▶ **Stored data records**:
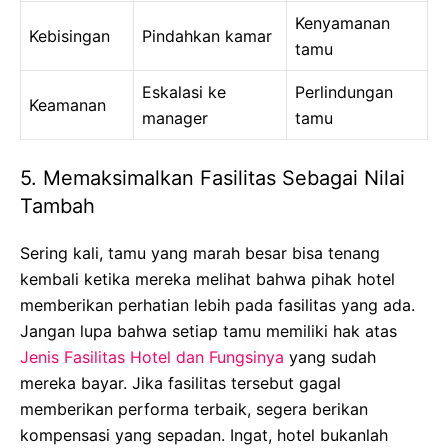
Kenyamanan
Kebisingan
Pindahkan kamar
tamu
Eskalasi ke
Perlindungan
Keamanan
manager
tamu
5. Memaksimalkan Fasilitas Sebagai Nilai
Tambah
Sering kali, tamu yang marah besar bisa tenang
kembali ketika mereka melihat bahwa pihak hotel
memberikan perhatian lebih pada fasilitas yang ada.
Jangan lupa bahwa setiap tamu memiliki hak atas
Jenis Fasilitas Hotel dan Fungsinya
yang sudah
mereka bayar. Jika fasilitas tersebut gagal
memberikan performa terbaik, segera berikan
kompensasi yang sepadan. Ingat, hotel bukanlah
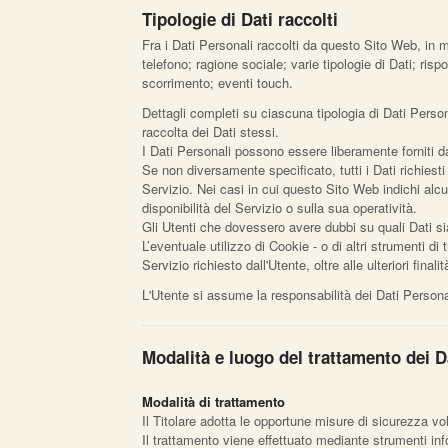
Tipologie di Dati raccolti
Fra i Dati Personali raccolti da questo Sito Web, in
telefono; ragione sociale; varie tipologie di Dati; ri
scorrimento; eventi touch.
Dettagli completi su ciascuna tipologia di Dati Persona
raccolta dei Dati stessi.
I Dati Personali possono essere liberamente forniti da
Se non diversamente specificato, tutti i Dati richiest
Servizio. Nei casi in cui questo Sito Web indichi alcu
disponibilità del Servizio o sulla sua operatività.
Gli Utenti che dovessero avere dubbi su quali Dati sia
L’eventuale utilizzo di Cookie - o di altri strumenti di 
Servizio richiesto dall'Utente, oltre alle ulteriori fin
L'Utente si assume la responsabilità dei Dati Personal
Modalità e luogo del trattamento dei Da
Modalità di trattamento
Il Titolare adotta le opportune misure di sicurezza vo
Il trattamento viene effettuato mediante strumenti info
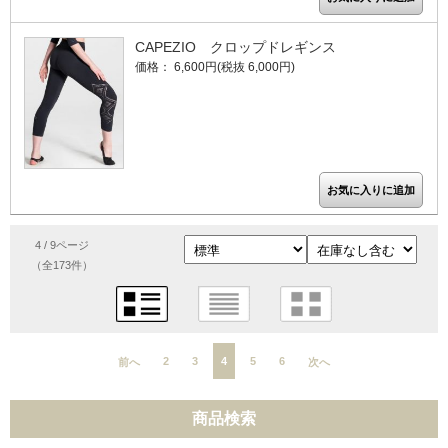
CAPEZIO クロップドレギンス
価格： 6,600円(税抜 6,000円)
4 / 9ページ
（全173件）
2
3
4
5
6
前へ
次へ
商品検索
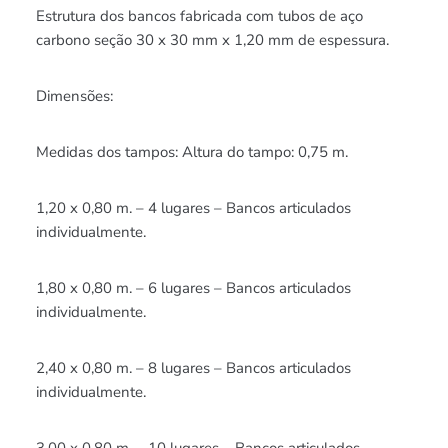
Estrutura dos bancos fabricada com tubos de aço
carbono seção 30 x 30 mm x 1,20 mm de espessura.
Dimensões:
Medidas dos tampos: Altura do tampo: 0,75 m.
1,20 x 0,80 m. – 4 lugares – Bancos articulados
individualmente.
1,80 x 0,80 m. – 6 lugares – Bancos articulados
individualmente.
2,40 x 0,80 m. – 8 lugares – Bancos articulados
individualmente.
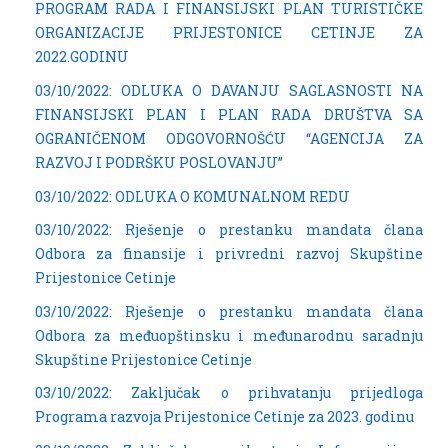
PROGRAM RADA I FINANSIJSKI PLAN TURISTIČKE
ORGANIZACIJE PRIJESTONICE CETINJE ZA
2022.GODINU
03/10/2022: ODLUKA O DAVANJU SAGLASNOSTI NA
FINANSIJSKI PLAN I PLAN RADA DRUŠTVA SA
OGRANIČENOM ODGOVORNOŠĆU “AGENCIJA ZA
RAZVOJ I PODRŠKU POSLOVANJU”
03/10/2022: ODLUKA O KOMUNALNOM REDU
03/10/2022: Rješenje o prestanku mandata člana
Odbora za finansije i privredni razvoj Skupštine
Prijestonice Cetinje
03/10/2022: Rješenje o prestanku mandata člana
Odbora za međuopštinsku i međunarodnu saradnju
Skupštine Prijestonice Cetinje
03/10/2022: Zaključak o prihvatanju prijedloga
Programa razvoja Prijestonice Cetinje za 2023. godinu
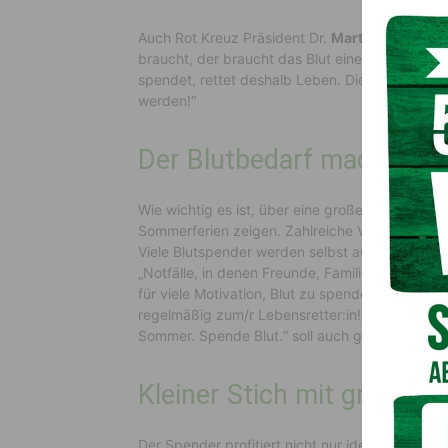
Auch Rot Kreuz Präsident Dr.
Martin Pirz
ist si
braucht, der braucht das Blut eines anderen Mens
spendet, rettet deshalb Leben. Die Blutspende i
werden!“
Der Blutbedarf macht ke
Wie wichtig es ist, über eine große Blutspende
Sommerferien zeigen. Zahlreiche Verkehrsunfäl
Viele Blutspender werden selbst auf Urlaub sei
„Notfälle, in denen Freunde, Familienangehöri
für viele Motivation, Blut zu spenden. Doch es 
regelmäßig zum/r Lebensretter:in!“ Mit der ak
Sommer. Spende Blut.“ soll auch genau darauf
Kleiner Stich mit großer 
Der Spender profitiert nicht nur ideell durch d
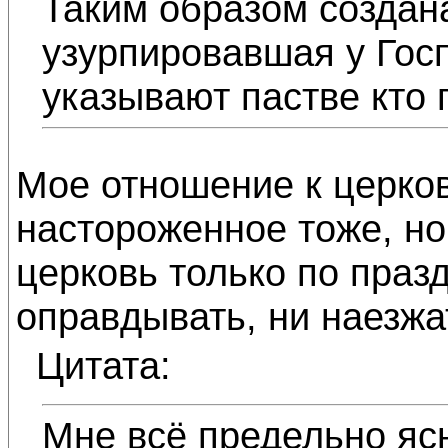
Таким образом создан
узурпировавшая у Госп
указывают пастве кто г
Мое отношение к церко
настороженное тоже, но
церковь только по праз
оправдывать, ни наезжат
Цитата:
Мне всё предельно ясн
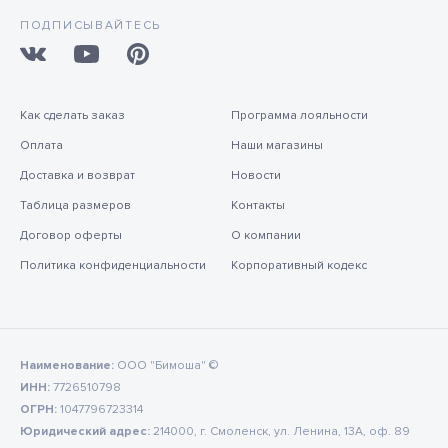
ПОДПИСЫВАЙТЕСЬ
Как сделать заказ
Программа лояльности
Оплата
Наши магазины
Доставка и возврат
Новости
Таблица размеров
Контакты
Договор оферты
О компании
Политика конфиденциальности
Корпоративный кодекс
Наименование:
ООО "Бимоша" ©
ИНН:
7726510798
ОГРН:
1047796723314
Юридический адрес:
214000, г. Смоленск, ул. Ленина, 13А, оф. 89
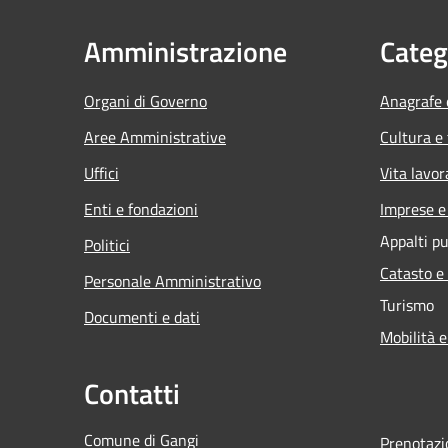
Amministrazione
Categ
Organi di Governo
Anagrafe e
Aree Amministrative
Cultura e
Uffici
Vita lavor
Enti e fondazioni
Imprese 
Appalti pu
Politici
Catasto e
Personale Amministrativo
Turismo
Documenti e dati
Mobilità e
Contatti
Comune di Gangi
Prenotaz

▶ **Try it**: Please copy the part of the records that opens with the line containing "ПОДПИСЫВАЙТЕСЬ" and runs through the end of the records, keeping each line unchanged. Leave the pictures out of your answer.

▶ **Solution to this task**:
ПОДПИСЫВАЙТЕСЬ
Как сделать заказ
Программа лояльности
Оплата
Наши магазины
Доставка и возврат
Новости
Таблица размеров
Контакты
Договор оферты
О компании
Политика конфиденциальности
Корпоративный кодекс
Наименование:
ООО "Бимоша" ©
ИНН:
7726510798
ОГРН:
1047796723314
Юридический адрес:
214000, г. Смоленск, ул. Ленина, 13А, оф. 89
Amministrazione
Categ
Organi di Governo
Anagrafe e
Aree Amministrative
Cultura e
Uffici
Vita lavor
Enti e fondazioni
Imprese 
Appalti pu
Politici
Catasto e
Personale Amministrativo
Turismo
Documenti e dati
Mobilità e
Contatti
Comune di Gangi
Prenotaz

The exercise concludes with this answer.